Total BULL! Miller said no such thing. Miller said (paraphrasing) that short-barreled shotguns were not commonly used by the military, hence were not weapons protected by the 2nd Amendment. It certainly did not maintain that the RKBA is a collective right.
http://www.guncite.com/gc2ndmie.html
"In the absence of any evidence tending to show that possession or use of a "shotgun having a barrel of less than eighteen inches in length" at this time has some reasonable relationship to the preservation or efficiency of a well regulated militia, we cannot say that the Second Amendment guarantees the right to keep and bear such an instrument. Certainly it is not within judicial notice that this weapon is any part of the ordinary military equipment or that its use could contribute to the common defense. (Emphasis added.) 307 U.S. at 178."
And even that was wrong. Short-barreld shotguns had been in use.
WWI Trench Sweepers. You'll also see them in old cowboy movies used as by lawmen or stagecoach drivers.
Actually, even that's not right. The court merely allowed the government to bring Miller/Layton to trial to determine, among other things, whether a shotgun was a militarily-useful weapon. Even though Layton was still alive, the government decided to plea bargain for time served rather than go to court to prove its case. Is there any other case where the government, after "winning", has offered a plea-bargain for time served?

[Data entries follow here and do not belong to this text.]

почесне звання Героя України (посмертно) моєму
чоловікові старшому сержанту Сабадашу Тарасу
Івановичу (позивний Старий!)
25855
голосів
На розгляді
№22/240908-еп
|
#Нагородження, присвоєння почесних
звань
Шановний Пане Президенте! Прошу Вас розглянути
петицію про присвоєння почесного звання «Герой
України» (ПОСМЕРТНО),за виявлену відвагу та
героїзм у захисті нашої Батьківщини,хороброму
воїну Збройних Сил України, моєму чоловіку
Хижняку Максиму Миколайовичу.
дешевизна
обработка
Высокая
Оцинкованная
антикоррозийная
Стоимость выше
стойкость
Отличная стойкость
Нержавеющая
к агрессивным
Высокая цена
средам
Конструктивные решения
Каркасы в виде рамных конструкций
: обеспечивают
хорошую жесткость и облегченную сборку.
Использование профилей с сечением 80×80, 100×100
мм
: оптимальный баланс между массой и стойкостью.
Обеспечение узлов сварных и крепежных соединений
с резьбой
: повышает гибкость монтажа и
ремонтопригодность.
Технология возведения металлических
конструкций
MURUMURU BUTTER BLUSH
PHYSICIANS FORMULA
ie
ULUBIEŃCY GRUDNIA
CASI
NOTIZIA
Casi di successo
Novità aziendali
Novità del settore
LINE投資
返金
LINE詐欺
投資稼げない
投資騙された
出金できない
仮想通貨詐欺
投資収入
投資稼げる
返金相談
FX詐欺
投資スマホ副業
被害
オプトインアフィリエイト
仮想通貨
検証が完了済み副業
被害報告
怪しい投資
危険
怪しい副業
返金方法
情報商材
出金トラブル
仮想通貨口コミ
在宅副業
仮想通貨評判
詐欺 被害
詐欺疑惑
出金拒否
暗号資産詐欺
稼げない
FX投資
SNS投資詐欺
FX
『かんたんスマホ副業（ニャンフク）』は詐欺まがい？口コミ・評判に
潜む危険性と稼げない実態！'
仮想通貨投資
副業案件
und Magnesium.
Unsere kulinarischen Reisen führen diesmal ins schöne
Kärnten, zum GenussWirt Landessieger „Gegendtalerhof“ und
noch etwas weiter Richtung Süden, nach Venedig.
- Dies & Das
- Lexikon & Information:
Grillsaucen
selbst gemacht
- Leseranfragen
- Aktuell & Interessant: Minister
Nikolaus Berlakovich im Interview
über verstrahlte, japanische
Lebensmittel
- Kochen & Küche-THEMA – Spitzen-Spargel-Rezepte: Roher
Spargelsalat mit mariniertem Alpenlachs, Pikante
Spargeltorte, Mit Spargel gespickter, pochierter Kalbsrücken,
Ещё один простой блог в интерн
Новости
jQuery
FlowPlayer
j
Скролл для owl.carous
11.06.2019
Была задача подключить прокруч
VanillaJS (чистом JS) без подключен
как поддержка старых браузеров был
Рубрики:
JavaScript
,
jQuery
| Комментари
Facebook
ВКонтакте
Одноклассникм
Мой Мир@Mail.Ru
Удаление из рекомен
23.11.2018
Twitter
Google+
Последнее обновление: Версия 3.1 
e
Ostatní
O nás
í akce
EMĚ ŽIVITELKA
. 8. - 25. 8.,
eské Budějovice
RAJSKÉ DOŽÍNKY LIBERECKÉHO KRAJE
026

They certainly were in use during WWI, in the trenches. It was directly after WWI that all the beeligerents, and many other countries as well, developed various versions of "the submachinegun", or "machine pistol", which provided the the benifits that a sawed-off shotgun provided in WWI, to wit, massive, man portable firepower, in a package that could be employed in close confines (like the trenches of WWI). In short, the sawed-off-shotgun was the original "room broom" (and still makes an acceptable substitute for a subgun today...)
the infowarrior
wasn't there a prosecuter in that case that was a vet that would have seen them in use?
You are correct in post 20.
The lawyer for the government stated that "shotgun serial number XXXXX was never in use by the military and thus does not fall under the protection of the 2nd Amendment."
Unfortunately, there was no opposing side to argue the point since it is believed that Miller had died by that point.
However, if you read the entire Miller case, it does affirm the individual right to keep and bear arms of "modern military nature". Hence, the 1986 MG ban is a direct violation of the 2nd Amendment according to the Miller decision. Unfortunately, because of the poor wording of the decision, the anti's try to use it and it is misrepresented quite often.